(Dataset entries)
================================

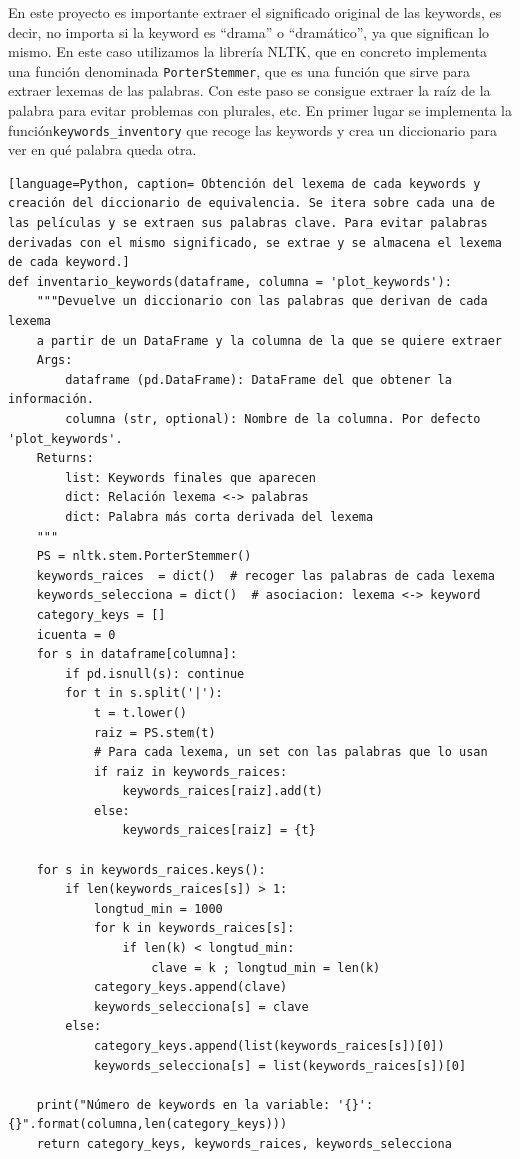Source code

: En este proyecto es importante extraer el significado original de las keywords, es decir, no importa si la keyword es ``drama'' o ``dramático'', ya que significan lo mismo. En este caso utilizamos la librería NLTK, que en concreto implementa una función denominada \texttt{PorterStemmer}\cite{porter}, que es una función que sirve para extraer lexemas de las palabras. Con este paso se consigue extraer la raíz de la palabra para evitar problemas con plurales, etc. En primer lugar se implementa la función\texttt{keywords\_inventory} que recoge las keywords y crea un diccionario para ver en qué palabra queda otra.

\begin{lstlisting}[language=Python, caption= Obtención del lexema de cada keywords y creación del diccionario de equivalencia. Se itera sobre cada una de las películas y se extraen sus palabras clave. Para evitar palabras derivadas con el mismo significado, se extrae y se almacena el lexema de cada keyword.]
def inventario_keywords(dataframe, columna = 'plot_keywords'):
    """Devuelve un diccionario con las palabras que derivan de cada lexema
    a partir de un DataFrame y la columna de la que se quiere extraer
    Args:
        dataframe (pd.DataFrame): DataFrame del que obtener la información.
        columna (str, optional): Nombre de la columna. Por defecto 'plot_keywords'.
    Returns:
        list: Keywords finales que aparecen
        dict: Relación lexema <-> palabras
        dict: Palabra más corta derivada del lexema
    """
    PS = nltk.stem.PorterStemmer()
    keywords_raices  = dict()  # recoger las palabras de cada lexema
    keywords_selecciona = dict()  # asociacion: lexema <-> keyword
    category_keys = []
    icuenta = 0
    for s in dataframe[columna]:
        if pd.isnull(s): continue
        for t in s.split('|'):
            t = t.lower()
            raiz = PS.stem(t)
            # Para cada lexema, un set con las palabras que lo usan
            if raiz in keywords_raices:                
                keywords_raices[raiz].add(t)
            else:
                keywords_raices[raiz] = {t}
    
    for s in keywords_raices.keys():
        if len(keywords_raices[s]) > 1:  
            longtud_min = 1000
            for k in keywords_raices[s]:
                if len(k) < longtud_min:
                    clave = k ; longtud_min = len(k)            
            category_keys.append(clave)
            keywords_selecciona[s] = clave
        else:
            category_keys.append(list(keywords_raices[s])[0])
            keywords_selecciona[s] = list(keywords_raices[s])[0]
                   
    print("Número de keywords en la variable: '{}': {}".format(columna,len(category_keys)))
    return category_keys, keywords_raices, keywords_selecciona
\end{lstlisting}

================================

When copying the entries above, keep each word as it is and exclude any image.

Source code

: En este proyecto es importante extraer el significado original de las keywords, es decir, no importa si la keyword es ``drama'' o ``dramático'', ya que significan lo mismo. En este caso utilizamos la librería NLTK, que en concreto implementa una función denominada \texttt{PorterStemmer}\cite{porter}, que es una función que sirve para extraer lexemas de las palabras. Con este paso se consigue extraer la raíz de la palabra para evitar problemas con plurales, etc. En primer lugar se implementa la función\texttt{keywords\_inventory} que recoge las keywords y crea un diccionario para ver en qué palabra queda otra.

\begin{lstlisting}[language=Python, caption= Obtención del lexema de cada keywords y creación del diccionario de equivalencia. Se itera sobre cada una de las películas y se extraen sus palabras clave. Para evitar palabras derivadas con el mismo significado, se extrae y se almacena el lexema de cada keyword.]
def inventario_keywords(dataframe, columna = 'plot_keywords'):
    """Devuelve un diccionario con las palabras que derivan de cada lexema
    a partir de un DataFrame y la columna de la que se quiere extraer
    Args:
        dataframe (pd.DataFrame): DataFrame del que obtener la información.
        columna (str, optional): Nombre de la columna. Por defecto 'plot_keywords'.
    Returns:
        list: Keywords finales que aparecen
        dict: Relación lexema <-> palabras
        dict: Palabra más corta derivada del lexema
    """
    PS = nltk.stem.PorterStemmer()
    keywords_raices  = dict()  # recoger las palabras de cada lexema
    keywords_selecciona = dict()  # asociacion: lexema <-> keyword
    category_keys = []
    icuenta = 0
    for s in dataframe[columna]:
        if pd.isnull(s): continue
        for t in s.split('|'):
            t = t.lower()
            raiz = PS.stem(t)
            # Para cada lexema, un set con las palabras que lo usan
            if raiz in keywords_raices:                
                keywords_raices[raiz].add(t)
            else:
                keywords_raices[raiz] = {t}
    
    for s in keywords_raices.keys():
        if len(keywords_raices[s]) > 1:  
            longtud_min = 1000
            for k in keywords_raices[s]:
                if len(k) < longtud_min:
                    clave = k ; longtud_min = len(k)            
            category_keys.append(clave)
            keywords_selecciona[s] = clave
        else:
            category_keys.append(list(keywords_raices[s])[0])
            keywords_selecciona[s] = list(keywords_raices[s])[0]
                   
    print("Número de keywords en la variable: '{}': {}".format(columna,len(category_keys)))
    return category_keys, keywords_raices, keywords_selecciona
\end{lstlisting}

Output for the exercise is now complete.